Here, you see, give or take a few elements, was my own childhood transcribed in a book. The lake, the boats, the island, the camp fire, the fish, the adventure. The little story transposed itself effortlessly into the vivid geography of my own memories and validated the adventures of my youth.
So, this afternoon, I set off to see the brand new film that’s just been released in cinemas. I’m glad to report that those places in my heart are safe and sound and, if anything, have been made just a little bit bigger.
There are additional story elements in the film, necessary to enable the transfer from page to screen in a completely engaging way, and these work admirably well. But it is the very ‘outdoors’ey, adventuring nature of the book that weaves the main magic here.

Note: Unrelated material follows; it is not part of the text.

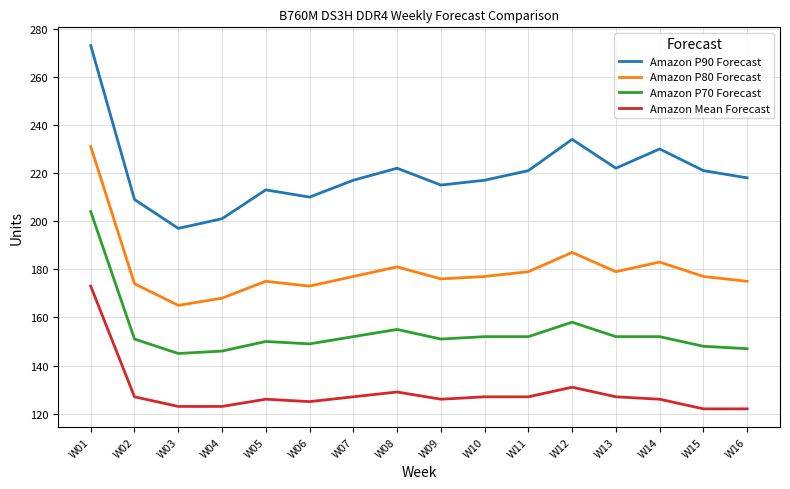

Count the number of categories in the chart.

16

And that’s the thing with Swallows and Amazons, it is a real accessible adventure. You don’t need to be able to fly or leap tall buildings in a single bound to have an adventure. All you really need is a back garden, some conspirators, and a will to venture out.
That’s why the kids at this afternoon’s show remained enraptured. The parents might have been nervous on their behalf, for where was the million pixel animation and where was the primary-coloured super hero?
These heroes point their bow to the centre of the deep lake and, before they are done, will hold real fire in their hands. These are adventures that can be carried out from the cinema and into the real world. Children can see all that. Children know.
In my own childhood adventures, I was definitely Roger. My elder brothers kept the knives, real and metaphorical, for themselves and always stood a little in defence between me and the world.
You could see it clearly in young Bobby McCulloch’s eyes, on screen. The burning need for acknowledgement, to be a bona fide big boy. I was Roger and he was me but each of the Walker children will find a soul mate in each darkened theatre where the film plays. Tatty is so wonderful, literate and feisty and the elder children carry the pressures and responsibilities that come with their station.
This is, at the end of the day, a story for children and there must be an element of gentle threat and conspiracy and ultimately a general ‘winning of the day’.
But lots of adults, like myself, will come to the picture house with their furtive popcorn and they, too, will find what they seek. A sense of the outdoor childhood that we all remember a little better than it actually was. A time of freedom and adventure. A sense of home.
I would highly recommend watch Swallows and Amazons free online. If you know the book and have some regard for it, or if you just want your children to see an adventure of the kind they could then go out and create for themselves.